Analysis: this is a very lame sculpt. The jump posture makes it very hard to make the creature look good in other positions, and thus greatly hinders playability. You might as well leave it mint in box if you got it new, because that’s the only way it looks cool. The figure can hardly stand, unless you have it be supported by its left arm, or you bend the legs back far enough, making its posture look ridiculous. His face is also damned ugly, like it’s deformed or something. And its feet are just way too large. The paint job isn’t very special either: the grey is just dull, even though the colours on the head and back added a nice touch to it. That one little piece of bone sticking out of the wound is very odd, it would have looked better if it was just painted red.
Other downsides are the action features and accompanying sounds. The biting action is the same as with the Wave 1 Rex and Spino, and in this case it also doesn’t look very convincing. The mouth can’t open very far and the button is located at a rather inconvenient spot. The pain growl is activated by the button in yet another stupid dino damage wound which can’t be covered up, so that the Raptor has to go through life with its flank hanging open and its insides exposed. The sounds are unfortunately the same as the ones the Wave 1 Alpha Raptor made, though the sound quality is better. When looking at this figure it’s obvious the JP III Wave 2 dinosaurs provided more of the same instead of offering some originality.
Playability: extremely limited. As commented above, the figure was designed to look cool only when it’s in a jumping posture. Therefore the head, tail and limbs are in a particularly odd position. Though the limbs are poseable they don’t make the figure look better in other poses. The biting action doesn’t add much either, nor does the wound. Even the sounds don’t provide anything new, since they’re the same as the earlier electronic Raptor model’s. Also, if you want the electronics to be kept in working order, you shouldn’t play too rough with it.
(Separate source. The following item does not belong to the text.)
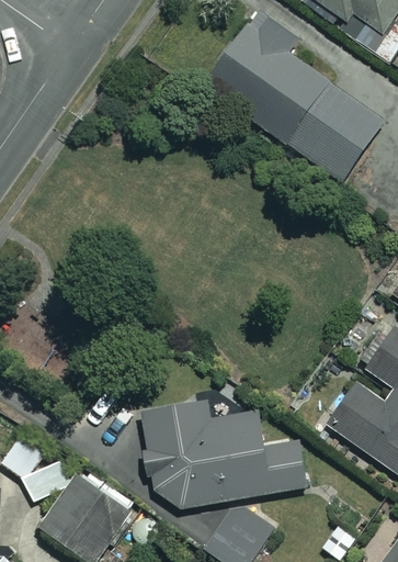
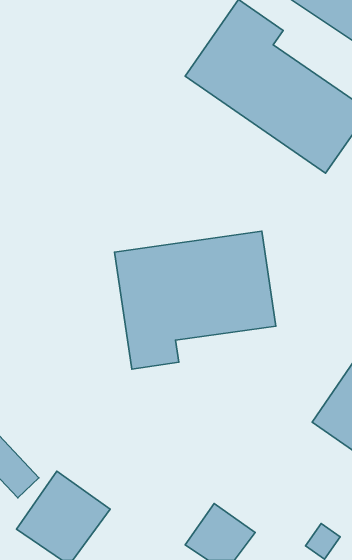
building: none -> [115,231,276,369]
building: [140,401,307,508] -> none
Realism: fortunately none of the JP III Raptors looked like this, otherwise people would really have complained about JP III’s lesser dinosaur effects. Though the Raptors assumed similar positions when about to jump on someone, they at least looked good in other poses as well. They also didn’t sport this somewhat monotonous paint job. Still, this figure is recognizable as a Velociraptor, mostly because of the sounds and the head (lower jaw excluded in comparison). The figure is far from paleontologically correct: compared to the human figures it’s way oversized. Also, its upper jaw is too long, its feet too big, and the sickle like claw on the toe is stuck far too much on the side of the foot.
Repaint: fortunately this figure never got repainted, though a repaint was considered for the JP III Camo-Xtreme line (the Tropical/Swamp Raptor).
Overall rating: 3/10. This is a very crappy figure. I recommend it only to completists like myself who collect them all. To other people I would say: none of the JP III Raptor figures are really good, but the others are way better than this one. Like all Wave 2 dinosaurs, it’s somewhat rarer than the Wave 1 electronic figures (in some territories even quite hard to find), but in this case that’s no loss.